Field, frequency, and temperature dependencies of the surface resistance of nitrogen diffused niobium superconducting radio frequency cavities

Abstract

We investigate the rf performance of several single-cell superconducting radio-frequency cavities subjected to low temperature heat treatment in nitrogen environment. The cavities were treated at temperature $120–165°\mathrm{C}$ for an extended period of time (24–48 h) either in high vacuum or in a low partial pressure of ultrapure nitrogen. The improvement in $Q_0$ with a $Q$ rise was observed when nitrogen gas was injected at $\sim 300°\mathrm{C}$ during the cavity cooldown from $800°\mathrm{C}$ and held at $165°\mathrm{C}$, without any degradation in accelerating gradient over the baseline performance. The treatment was applied to several elliptical cavities with frequency ranging from 0.75 to 3.0 GHz, showing an improved quality factor as a result of low temperature nitrogen treatments. The $Q$ rise feature is similar to that achieved by nitrogen alloying Nb cavities at higher temperature, followed by material removal by electropolishing. The surface modification was confirmed by the change in electronic mean free path and tuned with the temperature and duration of heat treatment. The decrease of the temperature-dependent surface resistance with increasing rf field, resulting in a $Q$ rise, becomes stronger with increasing frequency and decreasing temperature.
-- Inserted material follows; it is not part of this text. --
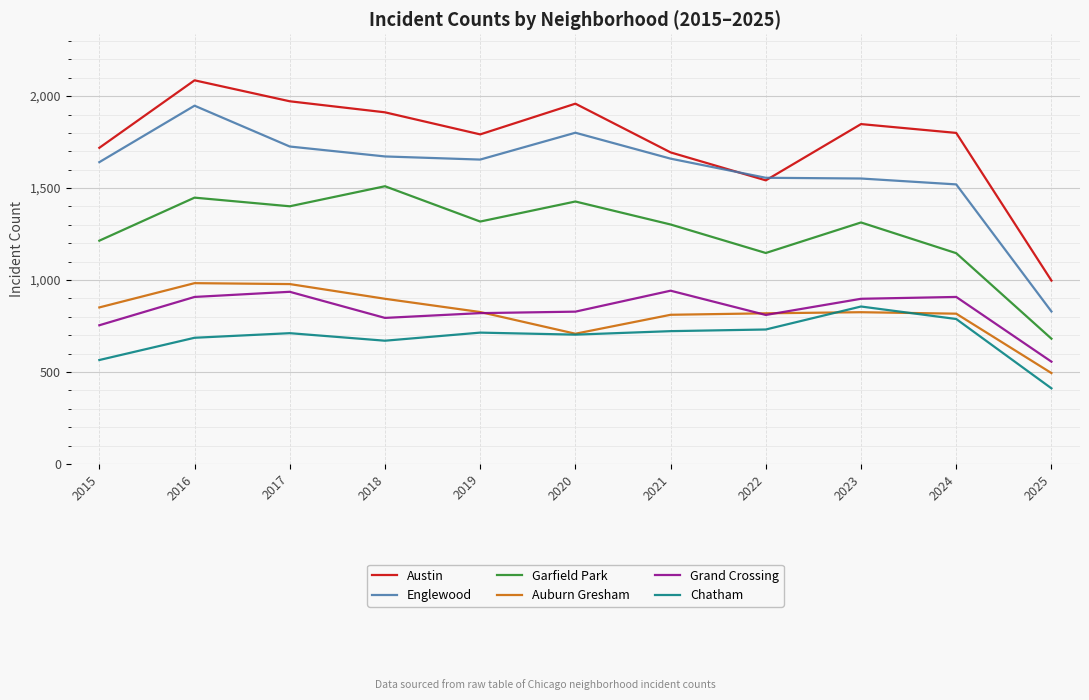

What are all the series names shown in the legend?

Austin, Englewood, Garfield Park, Auburn Gresham, Grand Crossing, Chatham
The data suggest a crossover frequency of $\sim 0.95\mathrm{GHz}$ above that the $Q$ rise phenomenon occurs at 2 K. Some of these results can be explained qualitatively with an existing model of intrinsic field-dependence of the surface resistance with both equilibrium and nonequilibrium quasiparticle distribution functions. The change in the $Q$ slope below 0.95 GHz may result from masking contribution of trapped magnetic flux to the residual surface resistance.